Meestal arriveert de boerenzwaluw als eerste uit de winterkwartieren, de ‘luchtacrobaat van het boerenerf’. Goed te herkennen aan zijn lange gevorkte staart, blauwzwarte uiterlijk van boven, rode voorhoofd en kin, zwarte borstband en voor de rest roomwitte verendek. De nesten vinden we in boerenschuren, stallen (bij voorkeur met vee), loodsen e.d., maar ook wel onder bruggen in de polder. Vandaar ook de Engelse naam ‘barn swallow’ oftewel schuurzwaluw. Zijn voedsel bestaat uit kleine vliegende insecten, zoals muggen en vliegen, die in de vlucht worden verzameld, daarbij soms scherend over het water. Een spectaculair gezicht!
De huiszwaluw heeft eveneens een gevorkte staart, maar veel korter dan die van de ‘boertjes’. De bovenzijde is zwart met een witte stuit, de onderzijde geheel wit. Van oorsprong nestelt deze vogel graag tegen witte krijtrotswanden, maar huizen zijn een prima vervanging. Ze maken hun komvormige nestjes graag onder de overstek van daken (die bij voorkeur een witte rand hebben). Hoe treffend is het dat deze soort in grote getale broedt tegen gebouw ‘De Zwaluw’ aan de Oude Bovendijk.

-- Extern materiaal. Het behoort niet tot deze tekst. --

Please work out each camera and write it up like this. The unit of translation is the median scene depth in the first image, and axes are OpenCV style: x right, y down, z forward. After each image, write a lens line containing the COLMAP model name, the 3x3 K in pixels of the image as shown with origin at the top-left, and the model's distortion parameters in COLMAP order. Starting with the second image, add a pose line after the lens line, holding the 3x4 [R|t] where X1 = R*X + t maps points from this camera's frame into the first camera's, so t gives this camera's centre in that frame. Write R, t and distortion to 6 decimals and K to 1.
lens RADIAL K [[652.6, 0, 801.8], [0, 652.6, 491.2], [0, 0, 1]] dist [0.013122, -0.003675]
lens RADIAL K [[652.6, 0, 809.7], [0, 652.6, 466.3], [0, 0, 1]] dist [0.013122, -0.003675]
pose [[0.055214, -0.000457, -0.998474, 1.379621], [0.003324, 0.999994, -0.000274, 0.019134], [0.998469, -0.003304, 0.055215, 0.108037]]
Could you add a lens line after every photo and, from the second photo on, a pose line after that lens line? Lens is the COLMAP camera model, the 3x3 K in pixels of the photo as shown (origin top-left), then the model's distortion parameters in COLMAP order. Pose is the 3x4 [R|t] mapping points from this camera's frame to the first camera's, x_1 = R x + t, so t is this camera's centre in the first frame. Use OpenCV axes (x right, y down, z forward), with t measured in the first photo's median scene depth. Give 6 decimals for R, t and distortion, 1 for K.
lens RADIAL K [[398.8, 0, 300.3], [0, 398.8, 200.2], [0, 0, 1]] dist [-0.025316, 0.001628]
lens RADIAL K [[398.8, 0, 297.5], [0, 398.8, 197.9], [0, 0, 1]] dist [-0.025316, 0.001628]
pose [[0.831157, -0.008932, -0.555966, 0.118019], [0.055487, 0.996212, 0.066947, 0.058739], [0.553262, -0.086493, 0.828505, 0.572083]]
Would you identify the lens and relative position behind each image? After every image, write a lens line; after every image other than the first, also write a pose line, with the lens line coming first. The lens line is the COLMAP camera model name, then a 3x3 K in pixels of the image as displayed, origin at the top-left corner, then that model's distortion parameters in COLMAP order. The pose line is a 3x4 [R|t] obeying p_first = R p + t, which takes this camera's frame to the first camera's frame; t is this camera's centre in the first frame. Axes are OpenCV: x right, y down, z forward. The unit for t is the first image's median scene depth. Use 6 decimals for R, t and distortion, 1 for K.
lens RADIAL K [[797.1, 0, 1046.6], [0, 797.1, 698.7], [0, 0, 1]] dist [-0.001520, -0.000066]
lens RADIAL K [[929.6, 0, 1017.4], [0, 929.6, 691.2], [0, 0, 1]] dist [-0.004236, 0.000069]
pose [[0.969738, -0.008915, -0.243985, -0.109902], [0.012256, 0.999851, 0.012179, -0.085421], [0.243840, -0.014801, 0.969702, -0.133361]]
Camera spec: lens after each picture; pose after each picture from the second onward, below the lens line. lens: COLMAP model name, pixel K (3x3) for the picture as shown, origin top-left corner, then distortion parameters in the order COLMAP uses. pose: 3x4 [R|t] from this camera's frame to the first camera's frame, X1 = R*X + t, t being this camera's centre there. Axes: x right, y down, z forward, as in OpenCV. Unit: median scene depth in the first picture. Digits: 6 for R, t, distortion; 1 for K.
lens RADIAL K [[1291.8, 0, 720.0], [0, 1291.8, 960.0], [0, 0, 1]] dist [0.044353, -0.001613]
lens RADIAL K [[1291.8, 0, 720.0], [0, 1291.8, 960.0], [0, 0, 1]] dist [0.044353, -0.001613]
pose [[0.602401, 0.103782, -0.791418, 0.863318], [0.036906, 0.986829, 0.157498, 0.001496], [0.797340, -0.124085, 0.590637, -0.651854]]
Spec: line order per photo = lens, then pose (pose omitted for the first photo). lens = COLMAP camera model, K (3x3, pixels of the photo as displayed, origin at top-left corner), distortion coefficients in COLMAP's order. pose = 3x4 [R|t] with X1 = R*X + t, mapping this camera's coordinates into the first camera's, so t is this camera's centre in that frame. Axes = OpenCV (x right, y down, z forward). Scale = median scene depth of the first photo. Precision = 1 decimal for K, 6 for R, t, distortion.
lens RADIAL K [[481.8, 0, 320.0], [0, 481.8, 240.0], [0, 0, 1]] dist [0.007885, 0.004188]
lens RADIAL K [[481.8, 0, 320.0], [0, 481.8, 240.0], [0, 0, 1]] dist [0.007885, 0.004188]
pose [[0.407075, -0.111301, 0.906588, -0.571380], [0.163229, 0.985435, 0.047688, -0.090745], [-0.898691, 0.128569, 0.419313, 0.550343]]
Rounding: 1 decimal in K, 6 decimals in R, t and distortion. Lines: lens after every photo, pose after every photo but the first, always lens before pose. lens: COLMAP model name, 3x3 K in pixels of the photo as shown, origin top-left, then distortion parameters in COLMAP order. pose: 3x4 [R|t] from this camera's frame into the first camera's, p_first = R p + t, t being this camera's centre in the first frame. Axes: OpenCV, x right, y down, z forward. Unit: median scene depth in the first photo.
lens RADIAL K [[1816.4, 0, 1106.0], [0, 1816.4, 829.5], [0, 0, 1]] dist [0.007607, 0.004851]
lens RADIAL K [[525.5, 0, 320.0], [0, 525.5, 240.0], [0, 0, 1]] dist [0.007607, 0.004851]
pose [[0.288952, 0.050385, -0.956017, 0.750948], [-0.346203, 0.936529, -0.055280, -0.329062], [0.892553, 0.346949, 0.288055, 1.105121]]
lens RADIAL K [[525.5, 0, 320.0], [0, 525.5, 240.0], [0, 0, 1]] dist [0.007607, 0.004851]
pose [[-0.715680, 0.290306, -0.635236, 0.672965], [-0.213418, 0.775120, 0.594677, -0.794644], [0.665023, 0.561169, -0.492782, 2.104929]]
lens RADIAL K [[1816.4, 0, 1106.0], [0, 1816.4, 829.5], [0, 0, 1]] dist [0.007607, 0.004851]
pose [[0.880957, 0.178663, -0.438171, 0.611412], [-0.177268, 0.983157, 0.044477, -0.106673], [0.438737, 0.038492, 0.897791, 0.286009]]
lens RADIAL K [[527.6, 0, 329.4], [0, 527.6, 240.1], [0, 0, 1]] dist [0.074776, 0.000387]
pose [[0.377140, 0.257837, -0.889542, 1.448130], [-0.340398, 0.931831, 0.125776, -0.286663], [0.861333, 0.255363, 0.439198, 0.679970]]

Daar in de buurt, in Polder Schieveen, vinden we in de broedperiode bij een afgekalfde steile oeverwand de oeverzwaluw. Deze soort broedt in kolonieverband in zelf gegraven gangen in steile wanden (natuurlijke oevers, afgravingen en zanddepots). Bij deze soort zijn de bovendelen bruin, de onderdelen zijn wit met een duidelijke bruine borstband. De onderzijde van de vleugels is vrij donker en de staart is ondiep gevorkt.
Tenslotte is er dan de gierzwaluw. Gebouwen, kerken en andere bouwsels van de mens zijn voor gierzwaluwen net een rotslandschap vol met holtes, waarin zij kunnen broeden. Ze zijn geheel donker van uiterlijk, met alleen een moeilijk waarneembare lichte keelvlek. Kenmerkend is hun halve maanvormige silhouet. Maar vooral hun typische schreeuwende (gierende) geluid: het geluid van de zomer!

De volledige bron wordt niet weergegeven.